Haskins also appears in the music video for Khalid's "Young Dumb & Broke" where he plays a principal making an end of year announcement over the school's intercom.

==Filmography==
- The Dukes of Hazzard (1979–1985) (TV series) ... Elmo Smith / Gate Guard (uncredited) / Charlie Watkins / Moss
- Archie Bunker's Place (1979–1983) (TV series) ...Workman
- Hardcastle and McCormick: Rolling Thunder (1983) (TV series) ... Cop #1
- Magnum PI: Autumn Warrior (1986) (TV series) ...Del Haynes
- Good Morning, Miss Bliss (1987) (TV series) ... Mr. Richard Belding
- Hiroshima Maiden (1988) (TV) ... Hal Latimer
- Saved by the Bell (1989) (TV series) ... Principal Richard Belding
- The Image (1990) (TV) ... Steven Fish
- Eyewitness to Murder (1991) ... Dr. Baldwin
- Saved by the Bell: Hawaiian Style (1992) (TV) ... Mr. Richard Belding
- Saved by the Bell: The College Years (1993) (TV series, guest) ... Mr. Richard Belding
- Saved by the Bell: The New Class (1993) (TV series) ... Principal Richard Belding
- Saved by the Bell: Wedding in Las Vegas (1994) (TV)... Mr. Richard Belding
- Figure It Out: Family Style (1998) ... Himself (panelist)
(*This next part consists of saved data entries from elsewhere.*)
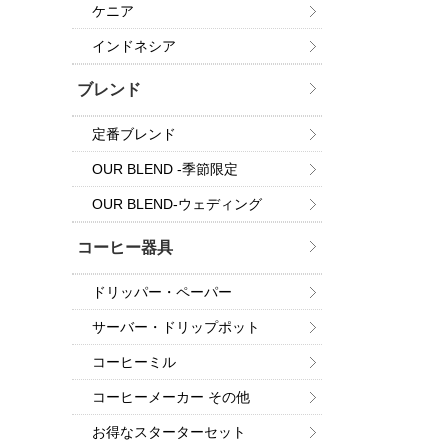
ケニア
インドネシア
ブレンド
定番ブレンド
OUR BLEND -季節限定
OUR BLEND-ウェディング
コーヒー器具
ドリッパー・ペーパー
サーバー・ドリップポット
コーヒーミル
コーヒーメーカー その他
お得なスターターセット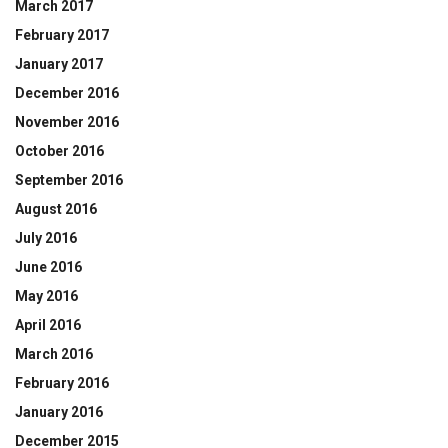
March 2017
February 2017
January 2017
December 2016
November 2016
October 2016
September 2016
August 2016
July 2016
June 2016
May 2016
April 2016
March 2016
February 2016
January 2016
December 2015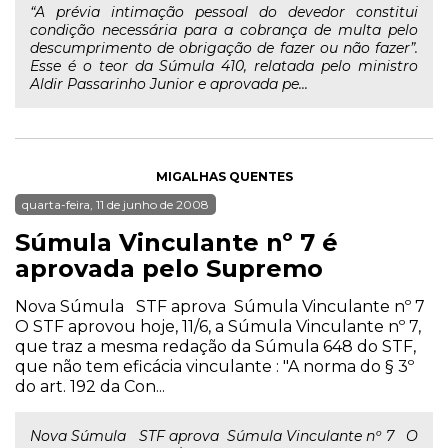
“A prévia intimação pessoal do devedor constitui
condição necessária para a cobrança de multa pelo
descumprimento de obrigação de fazer ou não fazer”.
Esse é o teor da Súmula 410, relatada pelo ministro
Aldir Passarinho Junior e aprovada pe...
MIGALHAS QUENTES
quarta-feira, 11 de junho de 2008
Súmula Vinculante nº 7 é
aprovada pelo Supremo
Nova Súmula STF aprova Súmula Vinculante nº 7
O STF aprovou hoje, 11/6, a Súmula Vinculante nº 7,
que traz a mesma redação da Súmula 648 do STF,
que não tem eficácia vinculante : "A norma do § 3º
do art. 192 da Con...
Nova Súmula STF aprova Súmula Vinculante nº 7 O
- The Boy with the X-Ray Eyes (1999) ... Boyd Russell
- The Practice (2001) Psychiatrist
- 18 (2001) ... Laura's Dad
- The West Wing "Bartlet for America" (2001) ... C.E.O. Donor #2
- Max Keeble's Big Move (2001) ... Mr. Kohls
- The Stoneman (2002) ... Dean Hendricks
- An Ordinary Killer (2002) ... Ronald Smith
- Dismembered (2003)
- Going Down (2003) ... Uncle Frank
- Red Water (2003) (TV)... Captain Dale Landry
- Tangy Guacamole (2003)... Toss Honeycut
- 7th Heaven: "Stand Up" (2003) ... Traffic Officer
- An Ordinary Killer (2004) ... Ronald Smith
- Dead End Road (2004) ... Mr. Makepiece
- JAG (2004) (TV Series) ... Airport Security S-1
- It's Always Sunny in Philadelphia (2005) ... Coach Murray
- Wild Michigan (2005) ... Sheriff Folgar
- The Treasure of Painted Forest (2005) ... Sheriff Thomas
- The Boys & Girls Guide to Getting Down (2006) ... Himself
- Revamped (2007) (V) ... Satanist #2
- Sweep The Leg (2007) ... Pizza Store owner/dad
- Ratko: The Dictator's Son (2008) ... Dean Sitlong
- Ocean of Pearls (2008) ... Dr. Shultz
- Robot Chicken (TV series) (V) ... Jigsaw/Mr. Belding/Judge
- Private High Musical (2008) ... Mr. Johnson
- Stacy's Mom (2008) ... Professor Wood
- Creative Differences (2008) ... Tom
- The Legend of Awesomest Maximus (2008) ... Father Jay
- Acting School Academy (Web series) (2009) ... Martin DeWitt
- Men of a Certain Age (TV series) (2010) ... Terry's Landlord
- See You in Shell, Music video by iwrestledabearonce (2010)
- Neighborhood Watch (Web series) (2010) ... Principal Gibbous
- Z! True Long Island Story (Web series) (2011–2013) ... Himself/Mr. Belding
- Victorious (TV series) (2012) ... Mr. Belding
- Mad Men (TV series) (2012) ... Cool Whip Test kitchen scientist
- How I Met Your Mother (TV series) (2012) ... Judge #2
- The JBL and Cole Show (Web series) (2013) ... Himself
- A Million Ways to Die in the West (2014) ... Snake Oil Salesman
- New Girl (2014) ... Santa
- Up on the Wooftop (2015) ... Santa Claus
- Hot in Cleveland (2015) ... Reverend Bower
- The Tonight Show (2015) ... Mr. Richard Belding
- Holly, Jingles and Clyde (2017) ... Santa Claus
- Bennett's Song (2018) ... Gpa Sam Bennett
- Abstruse (2019) ...Senator Stevens
- Enigma (2019) ...Bob Jenkins
- Clemency (2019) ... Mr. Collins
- A Bennett Song Holiday (2020) ... GPA Sam Bennett

==Awards==
Haskins was honored with The University of Tennessee at Chattanooga's Most Distinguished Alumni of 2000 award and has a regional high school academic decathlon named after him, The Dennis Haskins Open, now in its eleventh year.